> [TASK DESCRIPTION] Write out every entry below exactly as it appears. Pictures do not belong in the copy.

═════ INPUT MATERIAL

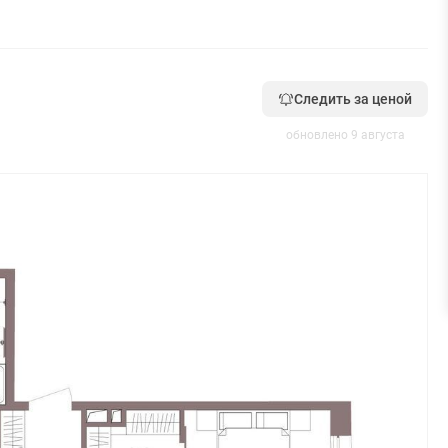
Следить за ценой
обновлено 9 августа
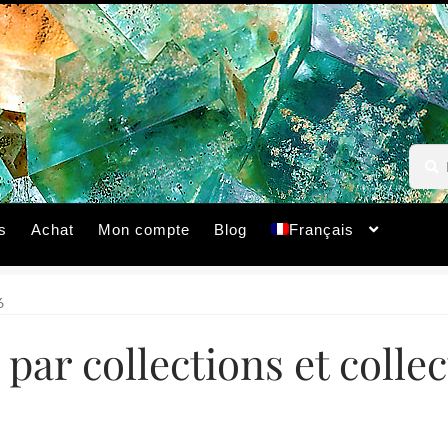
Reche
Reche
pour :
s
Achat
Mon compte
Blog
Français
6
par collections et colle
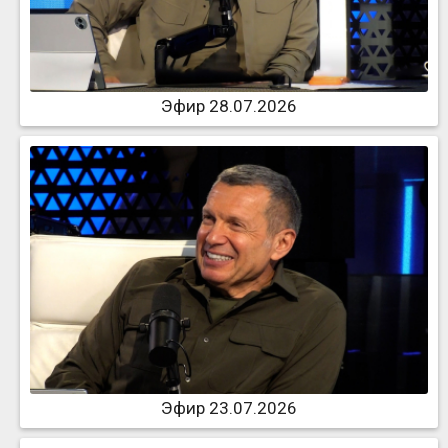
Эфир 28.07.2026
Эфир 23.07.2026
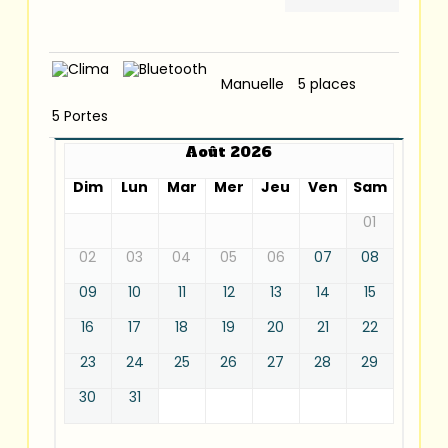
Manuelle
5 places
5 Portes
Août 2026
Dim
Lun
Mar
Mer
Jeu
Ven
Sam
01
02
03
04
05
06
07
08
09
10
11
12
13
14
15
16
17
18
19
20
21
22
23
24
25
26
27
28
29
30
31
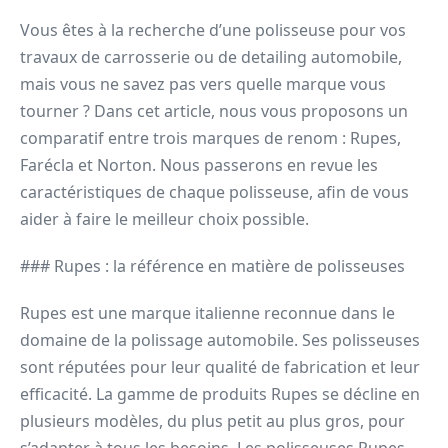
Vous êtes à la recherche d’une polisseuse pour vos
travaux de carrosserie ou de detailing automobile,
mais vous ne savez pas vers quelle marque vous
tourner ? Dans cet article, nous vous proposons un
comparatif entre trois marques de renom : Rupes,
Farécla et Norton. Nous passerons en revue les
caractéristiques de chaque polisseuse, afin de vous
aider à faire le meilleur choix possible.
### Rupes : la référence en matière de polisseuses
Rupes est une marque italienne reconnue dans le
domaine de la polissage automobile. Ses polisseuses
sont réputées pour leur qualité de fabrication et leur
efficacité. La gamme de produits Rupes se décline en
plusieurs modèles, du plus petit au plus gros, pour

══════════

> [ANSWER SECTION]
Следить за ценой
обновлено 9 августа
Reche
Reche
pour :
s
Achat
Mon compte
Blog
Français
6
par collections et colle
Эфир 28.07.2026
Эфир 23.07.2026
Manuelle
5 places
5 Portes
Août 2026
Dim
Lun
Mar
Mer
Jeu
Ven
Sam
01
02
03
04
05
06
07
08
09
10
11
12
13
14
15
16
17
18
19
20
21
22
23
24
25
26
27
28
29
30
31
Vous êtes à la recherche d’une polisseuse pour vos
travaux de carrosserie ou de detailing automobile,
mais vous ne savez pas vers quelle marque vous
tourner ? Dans cet article, nous vous proposons un
comparatif entre trois marques de renom : Rupes,
Farécla et Norton. Nous passerons en revue les
caractéristiques de chaque polisseuse, afin de vous
aider à faire le meilleur choix possible.
### Rupes : la référence en matière de polisseuses
Rupes est une marque italienne reconnue dans le
domaine de la polissage automobile. Ses polisseuses
sont réputées pour leur qualité de fabrication et leur
efficacité. La gamme de produits Rupes se décline en
plusieurs modèles, du plus petit au plus gros, pour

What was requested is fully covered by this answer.